Cradock JA, Young AS, Yano EM, Wang M, Lee ML. Evaluating the Impact of Mental Illness on Medical Care Access. Paper presented at: VA HSR&D National Meeting; 2002 Feb 1; Washington, DC.




Abstract:

Objectives: Patients with serious mental illness (SMI) frequently have undetected or untreated medical needs (e.g., diabetes and hypertension), and mortality rates are much higher than in the general population. While little is known regarding why this population is less likely to receive general medical care, potential contributing factors include psychiatric symptoms, difficulty verbalizing concerns, poor insight into their illnesses, and unwillingness to see a medical doctor. These can be challenging patients to treat, and a better understanding of this problem can inform interventions to improve their care. Methods: We examined access to medical care for veterans treated in VISN 22 during fiscal year 2000. Diagnostic, demographic and utilization data were obtained from the VA Outpatient Clinic files at Austin. Two multivariate regression models were developed. Model 1 examined factors affecting the intensity of treatment (number of visits). Model 2 examined lack of preventive care: factors affecting whether veterans over aged 50 received any medical care. Independent variables included psychiatric diagnosis (schizophrenia, bipolar, depression, anxiety, PTSD, substance abuse, no mental disorder), age, gender, marital status, race, GAF, service-connection level, income, and medical diagnoses.
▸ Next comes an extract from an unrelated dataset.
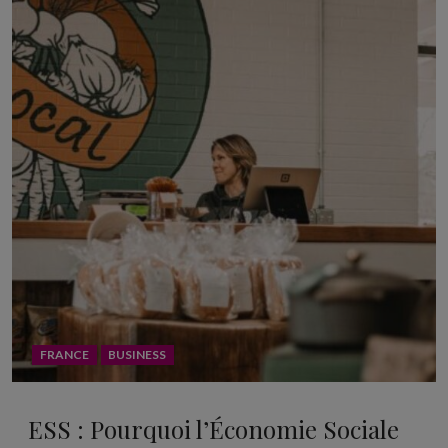
FRANCE
BUSINESS
ESS : Pourquoi l’Économie Sociale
Results: Model 1 indicated that patients with each psychiatric diagnosis had less visits than those with no mental disorder (p < .0001). Patients with severe mental illness (schizophrenia and bipolar) were particularly unlikely to receive medical care (p < .0001). Medical visits were more frequent in veterans who were older, female, and had medical diagnoses. Model 2 found that patients aged 50 and older were less likely to have any medical care if they had substance abuse, depression, anxiety, bipolar disorder (p < .0001 for each), or PTSD (p = .03). There was no significant difference for schizophrenia (p = .70). Conclusions: Medical care is less likely for people with psychiatric disorders. This problem is particularly severe for young adults with schizophrenia and PTSD, and for adults with bipolar disorder across the age range. While interventions are needed to improve medical care, these interventions may need to differ according to the population being targeted. Impact statement: This informs the development and dissemination of interventions to improve medical care for veterans with mental illness.